João Telmo decidiu trabalhar com atores, alguns deles seus amigos, por serem pessoas que “têm ferramentas para encarnar um duplo de forma rápida.” Mas de entre os 20 nomes há um que não pertence ao mundo da representação. É o de Cláudia Efe, vocalista da banda Micro Audio Waves. “Mas ela tem um lado performativo enorme”, justifica João Telmo.

Quanto às roupas e acessórios, foram cedidos por 11 estilistas e designers portugueses, alguns já estabelecidos, como Dino Alves e Katty Xiomara, outros a darem os primeiros passos, como Ceagagê e Luís Carvalho.

As fotos são assinadas por Telmo Pereira e foram feitas entre 25 de janeiro e 1 de fevereiro na zona de São Bento, em Lisboa. “Foi na casa de uma amiga, que estava prestes a mudar-se para lá”, recorda o diretor artístico. “Tem muita luz e boa energia. Transformámo-la em estúdio, com espaço para maquilhagem e cabeleireiro. Foi melhor do que num estúdio de fotografia.”
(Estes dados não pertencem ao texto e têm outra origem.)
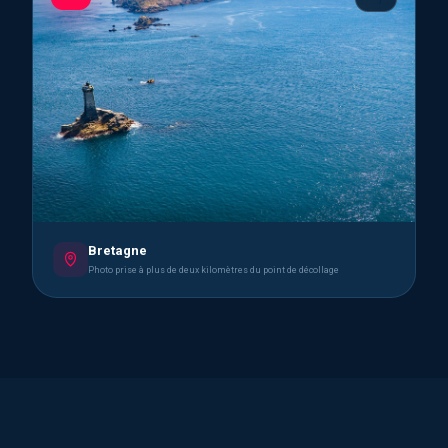
Bretagne
Photo prise à plus de deux kilomètres du point de décollage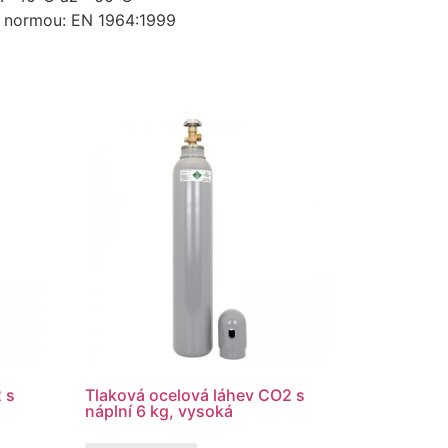
u normou: EN 1964:1999
 s
Tlaková ocelová láhev CO2 s
náplní 6 kg, vysoká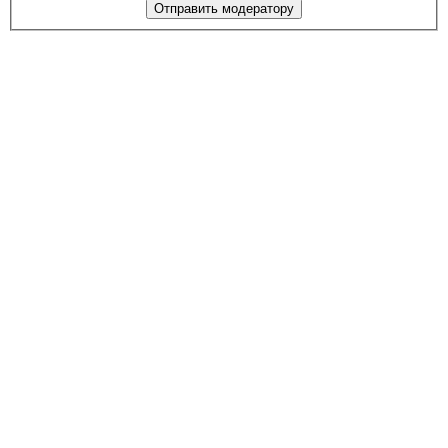
Отправить модератору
É extensa a lista completa dos que por lá passaram: Benedita Pereira, Carla Bolito, Cláudia Efe, Cristóvão Campos, Diogo Amaral, Filomena Cautela, Inês Castel-Branco, João Telmo, Manuel Moreira, Martim Pedroso, Maya Booth, Miguel Damião, Nuno Gil, Paulo Pascoal, Paulo Pires, Romeu Costa, São José Correia, Sofia Soares Ribeiro, Soraia Chaves e Vera Kolodzig.
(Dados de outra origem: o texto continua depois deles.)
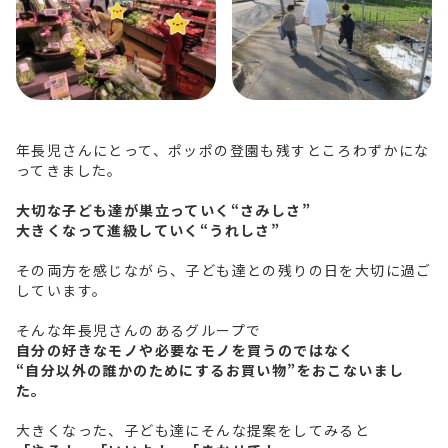
年長児さんにとって、ポッポの登園も残すところわずかにな
ってきました。
大切な子ども達が巣立っていく“さみしさ”
大きくなって進級していく“うれしさ”
その両方を感じながら、子ども達との残りの日を大切に過ご
しています。
そんな年長児さんのあるグループで
自分の好きなモノや必要なモノを買うのではなく
“自分以外の誰かのためにするお買い物”をおこないまし
た。
大きくなった、子ども達にそんな提案をしてみると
Com um metro e dez por 80 centímetros, as imagens são impressas a preto e branco, em papel mate, e vão estar à venda durante a exposição. O preço será divulgado no dia de abertura e, segundo João Telmo, 30% do valor reverte para a Abraço, associação de apoio a pessoas seropositivas. “Como artistas, devemos tentar que o nosso trabalho atinja outros patamares, sem ser só o nosso ego ou o nosso sucesso”, justifica.

Depois da ModaLisboa, “Gineceu Androceu” deverá apresentar-se em várias cidades portuguesas, mas as datas não estão fechadas. Só depois dessa itinerância os potenciais compradores terão acesso às imagens.